Subtract 1/2(z+4)−3(1/4z+1) . Use fractions in final form. pls show answer
To subtract fractions, we need to find a common denominator. In this case, the common denominator will be 4.
1/2(z+4) - 3(1/4z+1)
Multiply the first fraction by 4/4 and the second fraction by 2/2 to get the common denominator:
= (4/4)(1/2)(z+4) - (3/4)(2/2)(1/4z+1)
Simplify the fractions:
= (4/8)(z+4) - (6/8)(1/4z+1)
= (1/2)(z+4) - (3/4)(z/4 + 1)
Distribute the fractions:
= (1/2)(z) + (1/2)(4) - (3/4)(z/4) - (3/4)(1)

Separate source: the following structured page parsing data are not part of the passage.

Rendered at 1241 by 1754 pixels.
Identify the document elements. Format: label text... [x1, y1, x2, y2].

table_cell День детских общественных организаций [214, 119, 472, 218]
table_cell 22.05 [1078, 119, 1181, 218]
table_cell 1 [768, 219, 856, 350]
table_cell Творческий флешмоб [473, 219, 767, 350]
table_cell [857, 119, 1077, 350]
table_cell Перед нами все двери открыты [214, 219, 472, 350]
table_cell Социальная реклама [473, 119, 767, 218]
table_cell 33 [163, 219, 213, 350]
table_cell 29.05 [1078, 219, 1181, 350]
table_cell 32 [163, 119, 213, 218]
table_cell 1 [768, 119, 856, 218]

= (z/2) + 2/2 - 3z/16 - 3/4
Combine like terms:
= z/2 + 1 - 3z/16 - 3/4
To add or subtract fractions, we must have the same denominator. The least common denominator (LCD) is 16, so we need to convert the fractions accordingly:
= (8z/16) + (16/16) - (3z/16) - (12/16)
Combine like terms:
= (8z - 3z) / 16 + (16 - 12) / 16
= 5z/16 + 4/16
= (5z + 4) / 16
Therefore, the final answer is (5z + 4) / 16.
To subtract the given expression, 1/2(z+4) - 3(1/4z+1), we need to simplify and combine like terms. Let's break down the steps:
Step 1: Distribute the coefficients.
Distribute the 3 to both terms inside the parentheses:
1/2(z+4) - (3)*(1/4z + 1)
= 1/2(z) + 1/2(4) - 3*(1/4z) - 3*(1)
= 1/2z + 2/2 - 3/4z - 3
Step 2: Simplify the fractions on each term.
Combine 1/2z and -3/4z by finding a common denominator, which is 4.
(4)*(1/2z) = 4/2z = 2z
(4)*(3/4z) = 12/4z = 3z
The expression becomes:
2z + 2/2 - 3z - 3
Step 3: Simplify the remaining fractions and combine like terms.
2/2 equals 1, so the expression further simplifies to:
2z + 1 - 3z - 3
Step 4: Combine like terms.
Combine 2z and -3z, which gives -z. Then combine 1 and -3, which gives -2.
The final answer is:
-z - 2
So, the simplified form of 1/2(z+4) - 3(1/4z+1) is -z - 2.
To subtract 1/2(z+4)−3(1/4z+1), we need to first distribute the coefficients outside the parenthesis.
1/2(z+4) = 1/2 * z + 1/2 * 4 = 1/2z + 2
3(1/4z+1) = 3 * 1/4z + 3 * 1 = 3/4z + 3
Now we can subtract the two expressions:
1/2z + 2 - (3/4z + 3)
To combine like terms, we need to find a common denominator, which in this case is 4:
(1/2z * 4/4) + (2 * 4/4) - (3/4z + 3)
= 4/8z + 8/4 - 3/4z - 3
Now we can combine like terms:
(4z + 16 - 3z - 12) / 8z
= (4z - 3z + 16 - 12) / 8z
= (z + 4) / 8z
The final answer in fraction form is (z + 4) / 8z.